TEXT PASSAGE:
# Please help me get back online!



## maryassad (Dec 26, 2008)

The Internet Explorer that came with my new laptop was having problems, so I just stupidly removed it in "uninstall programs" to try to rectify this.

However, now I've realised I cannot get back onto the internet in order to download it again - as I've got rid of the medium to do so!! Doh! Can anyone help?


----------



## jjamo5 (Dec 26, 2008)

Try to acsess microsoft or windows update program in the start menu on your pc,I sorta did the same on my desk top


----------



## dm01 (Oct 10, 2006)

Start => Settings => Control Panel => Add/Remove Programs +> Add/Remove Windows Components

Check the box for Internet Explorer.


----------



## maryassad (Dec 26, 2008)

Thanks so much for your help! That worked ray:

I was wondering if you would also be able help with my other problem?

The internet explorer with the problem was Explorer 8 Beta. Everytime I would click to open another 'tab', it would keep 'clicking' and jumping erratically until I closed the second tab. 

The laptop I'm using is a mini Toshiba so perhaps it is not compatible with it (as the machine did come with a lower version before I tried upgrading)

What do you think?

I have found online someone else with the same problem which describes it perfectly


----------



## Inactive (Apr 11, 2005)

maryassad said:


> I have found online someone else with the same problem which describes it perfectly


you would be better off describing your problem here. a link to somewhere else is distracting and that topic can lead off in a different path which just adds to the confusion.


----------

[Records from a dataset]
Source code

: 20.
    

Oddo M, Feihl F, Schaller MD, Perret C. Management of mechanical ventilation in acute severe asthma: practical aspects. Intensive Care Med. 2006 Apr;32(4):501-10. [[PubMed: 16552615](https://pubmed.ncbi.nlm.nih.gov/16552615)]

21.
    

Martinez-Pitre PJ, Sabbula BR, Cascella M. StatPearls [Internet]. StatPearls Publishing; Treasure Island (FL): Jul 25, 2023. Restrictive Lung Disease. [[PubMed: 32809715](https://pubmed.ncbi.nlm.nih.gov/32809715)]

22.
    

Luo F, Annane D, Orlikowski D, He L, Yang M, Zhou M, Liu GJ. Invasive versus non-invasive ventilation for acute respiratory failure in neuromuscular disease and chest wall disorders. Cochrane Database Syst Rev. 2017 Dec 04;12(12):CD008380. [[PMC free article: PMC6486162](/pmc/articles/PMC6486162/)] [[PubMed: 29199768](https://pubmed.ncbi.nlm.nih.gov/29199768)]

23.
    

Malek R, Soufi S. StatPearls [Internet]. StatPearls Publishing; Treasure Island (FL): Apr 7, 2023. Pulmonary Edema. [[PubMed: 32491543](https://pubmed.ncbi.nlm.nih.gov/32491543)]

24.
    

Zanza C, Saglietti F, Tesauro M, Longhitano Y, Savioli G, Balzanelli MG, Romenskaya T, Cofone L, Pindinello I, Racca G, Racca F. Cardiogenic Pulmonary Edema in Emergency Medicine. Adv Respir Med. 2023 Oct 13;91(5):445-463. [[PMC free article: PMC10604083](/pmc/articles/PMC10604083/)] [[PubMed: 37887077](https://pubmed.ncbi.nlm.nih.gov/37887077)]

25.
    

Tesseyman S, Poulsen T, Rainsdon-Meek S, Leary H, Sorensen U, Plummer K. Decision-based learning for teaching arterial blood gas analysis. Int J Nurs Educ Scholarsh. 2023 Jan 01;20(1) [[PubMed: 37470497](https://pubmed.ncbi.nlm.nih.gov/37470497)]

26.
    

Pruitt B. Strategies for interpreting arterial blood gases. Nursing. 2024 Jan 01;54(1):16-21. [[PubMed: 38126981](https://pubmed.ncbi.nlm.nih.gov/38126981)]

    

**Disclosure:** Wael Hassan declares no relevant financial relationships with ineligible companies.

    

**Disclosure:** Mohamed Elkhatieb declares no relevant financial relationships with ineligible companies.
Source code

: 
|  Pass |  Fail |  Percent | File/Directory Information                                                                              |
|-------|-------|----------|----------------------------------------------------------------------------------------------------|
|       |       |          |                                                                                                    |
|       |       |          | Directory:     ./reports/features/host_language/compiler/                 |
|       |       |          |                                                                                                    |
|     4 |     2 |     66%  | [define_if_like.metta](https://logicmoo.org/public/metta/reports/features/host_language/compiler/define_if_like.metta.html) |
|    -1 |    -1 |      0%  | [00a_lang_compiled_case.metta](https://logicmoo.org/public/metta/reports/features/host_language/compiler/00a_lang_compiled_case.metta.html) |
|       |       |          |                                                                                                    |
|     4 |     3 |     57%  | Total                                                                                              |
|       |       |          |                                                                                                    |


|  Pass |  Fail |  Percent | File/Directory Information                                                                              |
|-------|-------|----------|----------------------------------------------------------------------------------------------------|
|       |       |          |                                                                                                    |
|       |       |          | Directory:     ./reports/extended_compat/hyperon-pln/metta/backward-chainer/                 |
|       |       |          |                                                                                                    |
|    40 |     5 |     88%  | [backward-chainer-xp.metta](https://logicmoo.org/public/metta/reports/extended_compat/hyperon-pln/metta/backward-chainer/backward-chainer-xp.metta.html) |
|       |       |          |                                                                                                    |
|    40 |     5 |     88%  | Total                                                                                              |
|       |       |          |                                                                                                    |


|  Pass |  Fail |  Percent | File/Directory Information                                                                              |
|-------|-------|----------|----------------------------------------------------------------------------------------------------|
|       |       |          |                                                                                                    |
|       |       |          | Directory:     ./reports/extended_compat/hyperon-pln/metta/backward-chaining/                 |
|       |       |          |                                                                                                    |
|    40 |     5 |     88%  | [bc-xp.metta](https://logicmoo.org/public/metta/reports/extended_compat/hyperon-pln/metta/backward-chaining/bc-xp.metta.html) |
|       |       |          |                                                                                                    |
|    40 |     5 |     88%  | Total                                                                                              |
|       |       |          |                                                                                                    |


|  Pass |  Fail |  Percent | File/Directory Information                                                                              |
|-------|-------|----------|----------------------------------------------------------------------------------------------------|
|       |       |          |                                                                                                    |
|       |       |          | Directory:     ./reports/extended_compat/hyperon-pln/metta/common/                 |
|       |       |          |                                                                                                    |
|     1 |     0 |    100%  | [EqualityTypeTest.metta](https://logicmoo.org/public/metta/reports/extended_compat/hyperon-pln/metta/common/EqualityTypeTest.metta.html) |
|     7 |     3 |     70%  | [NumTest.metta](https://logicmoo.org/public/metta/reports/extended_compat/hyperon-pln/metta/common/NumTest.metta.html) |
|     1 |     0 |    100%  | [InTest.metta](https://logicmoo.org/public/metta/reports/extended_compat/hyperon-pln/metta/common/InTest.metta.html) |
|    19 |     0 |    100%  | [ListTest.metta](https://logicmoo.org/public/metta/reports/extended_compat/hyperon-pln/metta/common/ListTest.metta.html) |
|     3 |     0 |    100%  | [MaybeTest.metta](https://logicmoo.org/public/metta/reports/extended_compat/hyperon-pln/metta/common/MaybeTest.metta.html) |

REQUIREMENT:
Answer these questions from the forum thread about reinstalling Internet Explorer:
(a) Which box does dm01 say to check?
(b) Which version of Internet Explorer was causing the problem with tabs?
(c) What kind of laptop is maryassad using?

THE ANSWER:
(a) The box for Internet Explorer.
(b) Explorer 8 Beta.
(c) A mini Toshiba.